Morocco raises its lending rate by 2%

The measure aims to curb rising inflation, which reaches 6.3 points in 2022
Banco Central de Marruecos en Rabat

PHOTO/REUTERS  -   Moroccan central bank

The Bank al Maghrib announced on Tuesday afternoon after its quarterly board meeting that the interest rates applied from the institution will rise by 2%. The measure of the Moroccan central bank aims to curb inflation in Morocco as a result of the global economic crisis following the Russian invasion of Ukraine. 

The Moroccan central bank's forecasts announce an acceleration in the growth of inflation, which will reach 6.3% in the last part of 2022, before falling back to 2.4% in 2023 if the Bank al Maghrib's measures take effect. In 2021, Moroccan inflation stood at only 1.4%. It reached its worst figures of 8% in August.

REUTERS/YOUSSEF BOUDLAL  -  Governor of the Central Bank of Morocco, Abdellatif Jouahri

The Moroccan central bank blames higher energy prices, the effects of the pandemic and drought for the necessary rise in interest rates. The rise to 2% implies a slowdown in economic growth and domestic investment. Specifically, the Moroccan bank's note reports a sharp slowdown in economic growth to 0.8%, the result of a 14.7% slowdown in the agricultural sector and a 3.4% slowdown in other economic activities. 

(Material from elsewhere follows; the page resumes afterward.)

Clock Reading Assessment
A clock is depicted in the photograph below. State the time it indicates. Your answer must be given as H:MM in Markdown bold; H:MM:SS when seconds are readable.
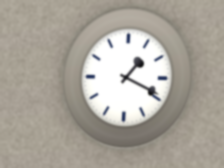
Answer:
**1:19**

By 2023, the forecast is for a 3.6% acceleration in economic growth thanks to an 11.9% recovery in the value added of Morocco's agricultural activity. This will depend on meeting the average cereal production estimate of 75 million quintals (0.1 tonnes). Non-agricultural activities are not expected to grow, falling to 2.5% in 2023. 

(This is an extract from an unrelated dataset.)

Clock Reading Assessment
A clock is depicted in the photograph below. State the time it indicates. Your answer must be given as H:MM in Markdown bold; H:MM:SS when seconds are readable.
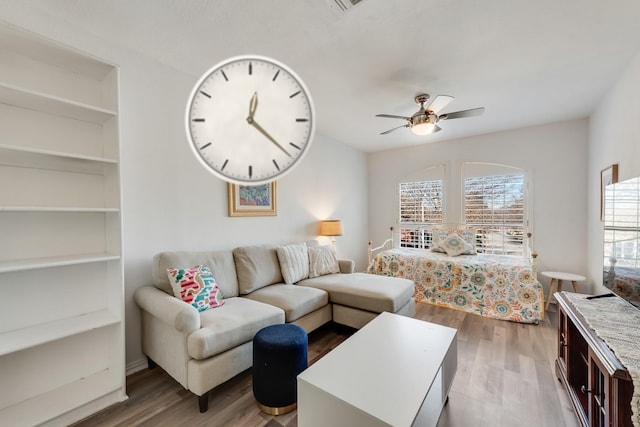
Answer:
**12:22**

AFP/FADEL SENNA  -  Headquarters of the Moroccan bank Attijariwafa in Casablanca

International trade is saving Morocco from the economic abyss. Exports are forecast to grow by 34%. The central bank's communication highlights the foreign sale of phosphates and their derivatives, which, according to the bank's estimates, will bring in around 144.5 billion euros for Morocco's coffers. The bank estimates, however, that exports will fall slightly by 1.1% by 2023. 

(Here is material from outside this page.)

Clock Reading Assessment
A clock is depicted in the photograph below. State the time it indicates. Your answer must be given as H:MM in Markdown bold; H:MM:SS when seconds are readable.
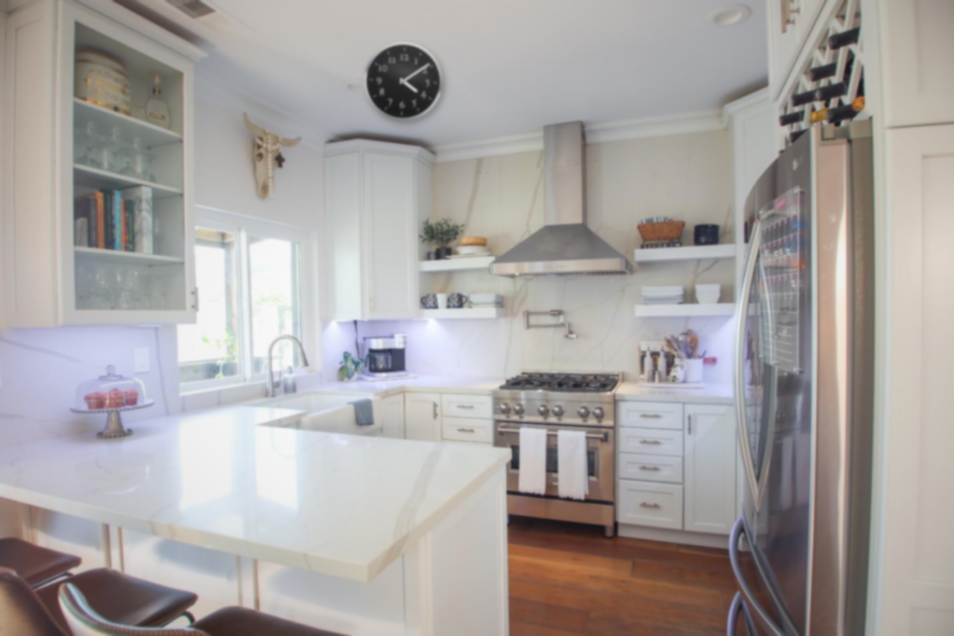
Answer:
**4:09**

Finally, the central bank approves the budgetary and fiscal management of Aziz Akhannouch's government, almost a year after the appointment of his cabinet. It highlights a 24.5% improvement in state tax revenues, despite a 13.1% increase in public spending. The budget deficit fell from 5.9% to 5.5% from 2021 to 2022 and should fall to 5% by 2023.